Each of these sessions involved a variety of techniques, including manual cervical traction, transverse plane releases, arm and leg pulls, and cross-hand techniques. The manual therapy was provided by a physical therapist trained in myofascial release, along with two trained assistants.

Results of the research showed improvements in pain, fatigue, GI function, cervical range of motion and quality of life following the two-week period, when six sessions of sustained release myofascial release were applied. These improvements were sustained for a total of five weeks during the eight-week interim period that followed the last session of myofascial release.

After week five of this interim period, the case-study subject’s symptoms returned to nearly the same levels seen at the start of the study.
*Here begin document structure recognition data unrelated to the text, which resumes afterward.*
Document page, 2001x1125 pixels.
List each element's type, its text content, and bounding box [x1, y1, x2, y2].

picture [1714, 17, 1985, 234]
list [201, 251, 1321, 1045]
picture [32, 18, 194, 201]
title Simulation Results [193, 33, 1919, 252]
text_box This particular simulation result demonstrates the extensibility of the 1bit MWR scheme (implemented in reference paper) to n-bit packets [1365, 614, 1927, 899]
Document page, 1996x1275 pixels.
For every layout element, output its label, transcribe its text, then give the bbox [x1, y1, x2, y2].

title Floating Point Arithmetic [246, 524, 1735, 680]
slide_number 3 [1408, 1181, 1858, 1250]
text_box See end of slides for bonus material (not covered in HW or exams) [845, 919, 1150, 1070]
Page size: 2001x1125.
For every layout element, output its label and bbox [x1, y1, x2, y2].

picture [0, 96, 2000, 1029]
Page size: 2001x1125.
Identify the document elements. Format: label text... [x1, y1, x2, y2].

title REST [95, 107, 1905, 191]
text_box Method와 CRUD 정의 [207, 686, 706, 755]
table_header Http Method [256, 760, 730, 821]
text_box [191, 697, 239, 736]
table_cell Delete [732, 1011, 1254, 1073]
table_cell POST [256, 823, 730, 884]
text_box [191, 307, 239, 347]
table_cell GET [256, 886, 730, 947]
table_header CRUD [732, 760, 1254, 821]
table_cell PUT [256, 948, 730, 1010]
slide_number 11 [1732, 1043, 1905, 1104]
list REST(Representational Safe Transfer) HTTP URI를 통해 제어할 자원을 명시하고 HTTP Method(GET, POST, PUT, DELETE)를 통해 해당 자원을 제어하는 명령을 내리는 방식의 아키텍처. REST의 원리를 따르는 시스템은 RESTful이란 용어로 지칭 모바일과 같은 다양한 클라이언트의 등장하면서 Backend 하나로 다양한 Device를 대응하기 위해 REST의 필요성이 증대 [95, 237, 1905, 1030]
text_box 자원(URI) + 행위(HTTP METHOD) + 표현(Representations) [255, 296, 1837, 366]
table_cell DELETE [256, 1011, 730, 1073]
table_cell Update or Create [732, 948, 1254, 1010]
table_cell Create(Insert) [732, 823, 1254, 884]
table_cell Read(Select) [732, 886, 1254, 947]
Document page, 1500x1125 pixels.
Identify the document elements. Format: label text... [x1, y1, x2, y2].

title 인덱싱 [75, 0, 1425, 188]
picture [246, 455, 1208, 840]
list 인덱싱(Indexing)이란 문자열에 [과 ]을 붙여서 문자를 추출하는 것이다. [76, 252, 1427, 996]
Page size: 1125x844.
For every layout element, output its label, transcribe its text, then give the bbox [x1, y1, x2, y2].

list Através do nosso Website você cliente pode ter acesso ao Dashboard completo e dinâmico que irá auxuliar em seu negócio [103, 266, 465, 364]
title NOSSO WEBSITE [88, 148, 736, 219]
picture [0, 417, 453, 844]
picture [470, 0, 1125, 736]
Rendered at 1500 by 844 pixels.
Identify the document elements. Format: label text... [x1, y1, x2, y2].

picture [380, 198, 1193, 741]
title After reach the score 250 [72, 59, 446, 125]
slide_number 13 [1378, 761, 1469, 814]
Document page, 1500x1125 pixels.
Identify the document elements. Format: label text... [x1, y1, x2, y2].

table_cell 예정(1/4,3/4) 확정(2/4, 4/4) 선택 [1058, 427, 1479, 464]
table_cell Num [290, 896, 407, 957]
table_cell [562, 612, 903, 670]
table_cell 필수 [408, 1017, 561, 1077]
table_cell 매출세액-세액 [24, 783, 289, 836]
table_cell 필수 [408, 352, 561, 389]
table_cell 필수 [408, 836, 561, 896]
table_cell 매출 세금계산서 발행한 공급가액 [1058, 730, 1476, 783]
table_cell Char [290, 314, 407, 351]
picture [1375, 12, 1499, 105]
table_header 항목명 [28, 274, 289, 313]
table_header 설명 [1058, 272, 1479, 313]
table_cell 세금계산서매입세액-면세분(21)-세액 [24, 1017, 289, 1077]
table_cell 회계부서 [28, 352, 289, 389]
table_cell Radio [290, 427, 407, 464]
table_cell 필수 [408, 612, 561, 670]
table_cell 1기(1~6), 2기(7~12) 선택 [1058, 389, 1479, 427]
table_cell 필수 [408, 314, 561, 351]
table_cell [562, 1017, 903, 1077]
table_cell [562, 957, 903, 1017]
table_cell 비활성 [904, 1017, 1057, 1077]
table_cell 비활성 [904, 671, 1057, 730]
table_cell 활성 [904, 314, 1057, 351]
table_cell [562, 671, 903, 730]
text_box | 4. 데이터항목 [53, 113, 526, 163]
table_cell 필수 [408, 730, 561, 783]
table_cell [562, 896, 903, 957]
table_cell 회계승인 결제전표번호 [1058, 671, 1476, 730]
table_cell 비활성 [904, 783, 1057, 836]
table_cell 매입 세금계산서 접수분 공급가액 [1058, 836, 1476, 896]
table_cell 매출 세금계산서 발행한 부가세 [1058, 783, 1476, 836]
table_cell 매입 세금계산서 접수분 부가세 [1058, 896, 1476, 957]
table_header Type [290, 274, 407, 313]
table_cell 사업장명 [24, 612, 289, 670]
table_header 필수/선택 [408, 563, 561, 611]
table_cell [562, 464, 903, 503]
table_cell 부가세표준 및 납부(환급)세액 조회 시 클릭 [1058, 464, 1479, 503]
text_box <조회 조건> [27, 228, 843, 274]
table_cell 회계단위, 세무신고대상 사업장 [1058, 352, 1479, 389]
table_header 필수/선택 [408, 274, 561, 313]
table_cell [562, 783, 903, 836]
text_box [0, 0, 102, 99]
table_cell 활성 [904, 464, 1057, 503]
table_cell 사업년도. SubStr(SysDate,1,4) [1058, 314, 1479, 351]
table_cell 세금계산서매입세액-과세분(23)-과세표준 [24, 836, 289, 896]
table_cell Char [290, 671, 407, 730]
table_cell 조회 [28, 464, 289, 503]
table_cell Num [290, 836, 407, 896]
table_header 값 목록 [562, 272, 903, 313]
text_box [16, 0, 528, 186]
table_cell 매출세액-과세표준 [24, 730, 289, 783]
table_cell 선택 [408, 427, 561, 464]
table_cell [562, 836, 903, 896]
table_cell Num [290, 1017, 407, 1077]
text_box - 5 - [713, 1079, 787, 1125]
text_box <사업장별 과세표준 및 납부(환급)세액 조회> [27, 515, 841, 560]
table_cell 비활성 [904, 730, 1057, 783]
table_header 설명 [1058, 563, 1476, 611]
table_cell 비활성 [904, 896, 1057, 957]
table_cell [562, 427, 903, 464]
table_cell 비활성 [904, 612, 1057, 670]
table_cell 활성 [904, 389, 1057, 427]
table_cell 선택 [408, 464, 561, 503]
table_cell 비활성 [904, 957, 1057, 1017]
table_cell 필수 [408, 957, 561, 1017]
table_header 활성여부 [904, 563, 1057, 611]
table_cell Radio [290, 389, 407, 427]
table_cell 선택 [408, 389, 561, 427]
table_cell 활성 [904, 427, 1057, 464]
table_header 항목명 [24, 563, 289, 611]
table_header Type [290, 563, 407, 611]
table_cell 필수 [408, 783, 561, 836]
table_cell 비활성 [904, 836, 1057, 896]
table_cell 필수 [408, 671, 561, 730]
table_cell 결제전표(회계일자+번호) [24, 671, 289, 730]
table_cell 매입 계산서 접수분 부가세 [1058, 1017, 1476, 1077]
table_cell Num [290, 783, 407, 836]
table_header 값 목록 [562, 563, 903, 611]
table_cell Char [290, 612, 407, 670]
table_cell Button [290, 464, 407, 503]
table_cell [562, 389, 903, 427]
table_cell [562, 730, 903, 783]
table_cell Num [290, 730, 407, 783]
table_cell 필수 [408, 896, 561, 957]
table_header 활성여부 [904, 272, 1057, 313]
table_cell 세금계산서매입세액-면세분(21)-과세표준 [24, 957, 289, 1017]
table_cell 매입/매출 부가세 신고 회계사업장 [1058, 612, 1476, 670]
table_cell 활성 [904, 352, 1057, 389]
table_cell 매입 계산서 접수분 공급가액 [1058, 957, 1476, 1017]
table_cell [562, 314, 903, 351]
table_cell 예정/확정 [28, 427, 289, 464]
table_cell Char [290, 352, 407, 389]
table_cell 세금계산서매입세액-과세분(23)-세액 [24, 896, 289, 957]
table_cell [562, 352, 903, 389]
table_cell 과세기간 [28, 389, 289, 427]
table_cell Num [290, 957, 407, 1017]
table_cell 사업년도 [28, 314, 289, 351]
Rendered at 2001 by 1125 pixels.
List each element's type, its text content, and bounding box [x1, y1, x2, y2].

However, following the additional two sessions of myofascial release, the improvements were achieved once again.

“Sustained release [myofascial release] in conjunction with allopathic treatment appeared to relieve pain and fatigue, increase cervical [range of motion], and improve GI tract function for up to five weeks following a two-week treatment series,” state the study’s authors. “When the patient regressed after the initial treatment series, two additional treatments of [myofascial release] were provided, achieving positive results.”

Authors: Erin E. Cubick, Vanessa Y. Quezada, Ariel D. Schumer and Carol M. Davis.